Can I use function calling to get reliable JSON from an LLM?

Yes, but it is the wrong tool for extraction tasks. Function calling is a trained behaviour: the model is more likely to produce valid JSON, but there is no schema enforcement at the token level. Structured outputs use constrained decoding, which provides a guarantee rather than a probability. For extraction pipelines where you know the output shape in advance, structured outputs are the correct choice.

Is 'tool use' the same thing as 'function calling'?

Semantically yes. Both describe a model signalling which external function to call and with what arguments. OpenAI originally called it function calling; Anthropic calls it tool use. OpenAI has moved largely to the 'tools' terminology in recent API versions.

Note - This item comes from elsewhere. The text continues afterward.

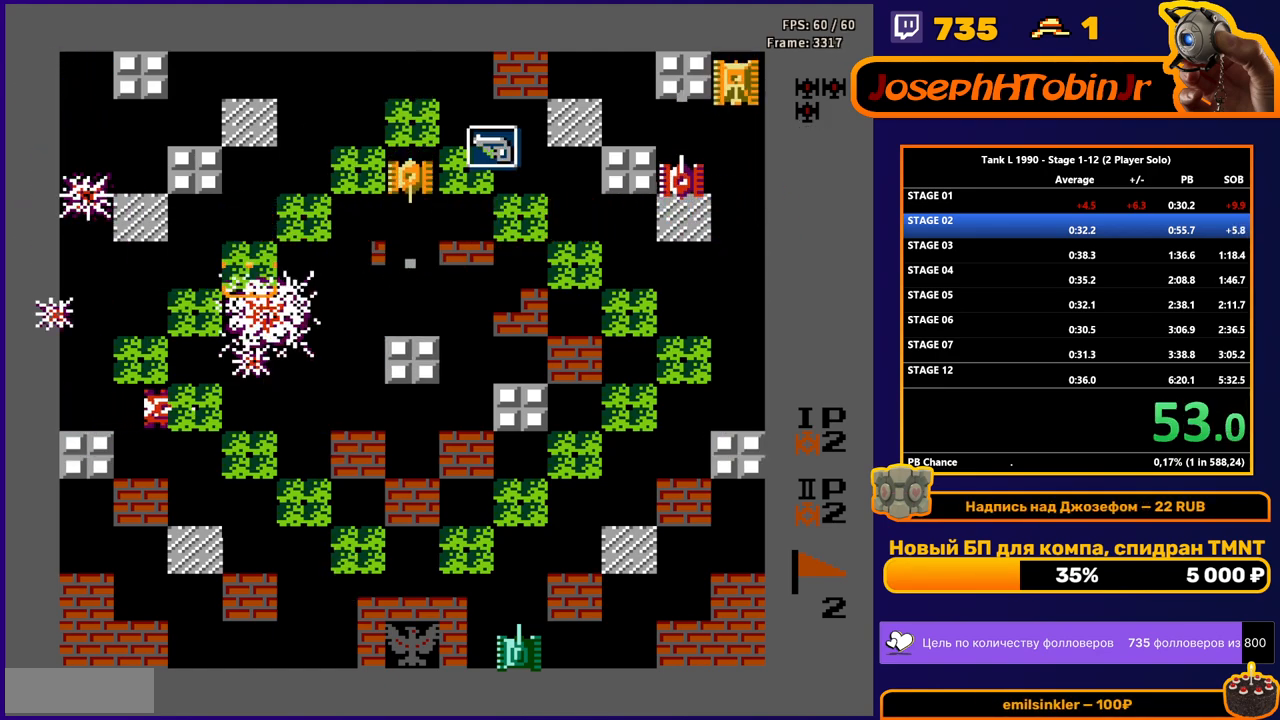
{"buttons": ["B"], "events": [[384, "DPAD_DOWN", "up"]]}
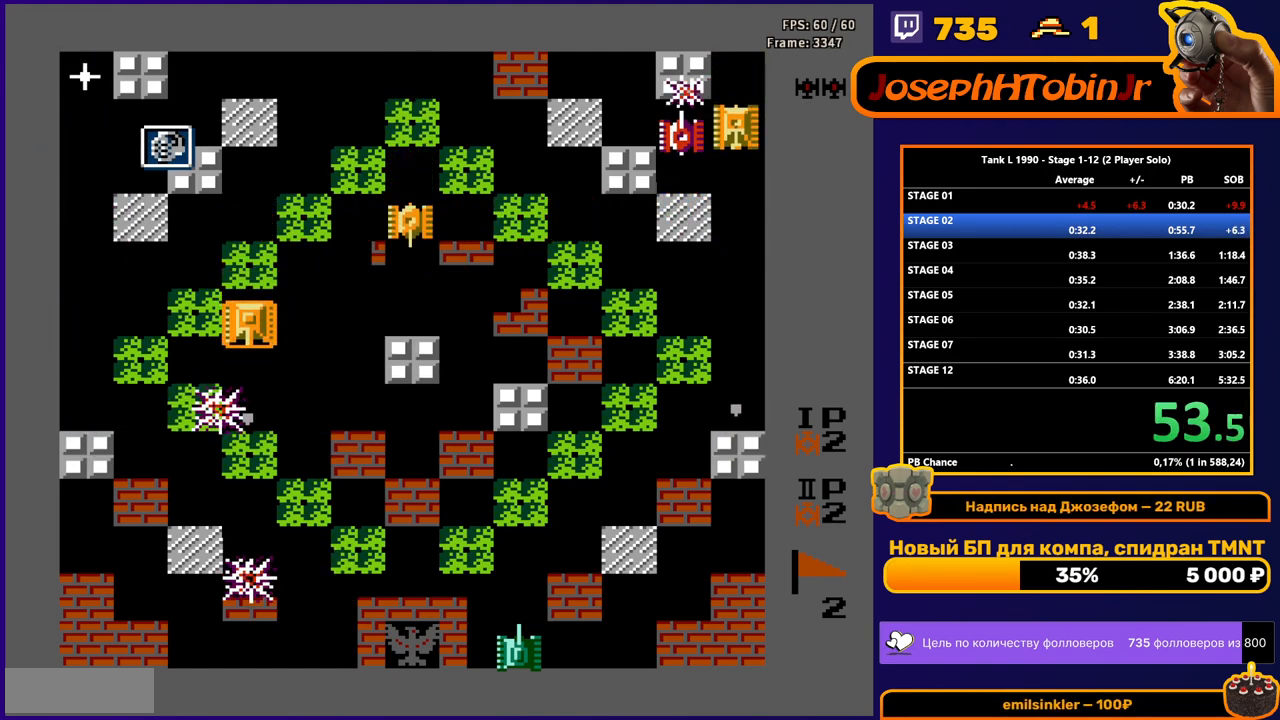
{"buttons": ["B", "DPAD_RIGHT"], "events": [[34, "DPAD_UP", "down"], [67, "B", "up"], [384, "DPAD_RIGHT", "down"], [384, "DPAD_UP", "up"], [434, "B", "down"]]}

The underlying mechanism and use case are identical: the model decides to invoke external code.

Does switching from function calling to structured outputs require a large refactor?

Usually not. The main change is moving the schema from the tools array to the response_format field (OpenAI) or using the structured output parameter (Anthropic). The schema itself can usually be reused directly. If you have a single extraction tool with no real external side effects, the migration is typically a few lines of code.

Can I use both mechanisms in the same application?

Yes, and often you should. An agentic workflow might use tool use at the outer level (the model decides which tools to invoke) and structured outputs at the inner level for extraction subtasks. The two mechanisms compose naturally; you do not have to choose one for the whole system.

AI & LLMsMay 7, 20266 min readReviewed May 7, 2026

Function calling, tool use, and structured outputs are not the same thing

Three LLM mechanisms that look alike but work differently, and why choosing wrong costs you at production scale

By FlowVerify Editorial Team

Three different names, two major providers, one persistent confusion. Most teams building on LLM APIs in 2026 reach for function calling when they need reliable JSON back from a model. It works well enough in testing. At production volume, it becomes the source of intermittent validation failures that are hard to reproduce and expensive to debug.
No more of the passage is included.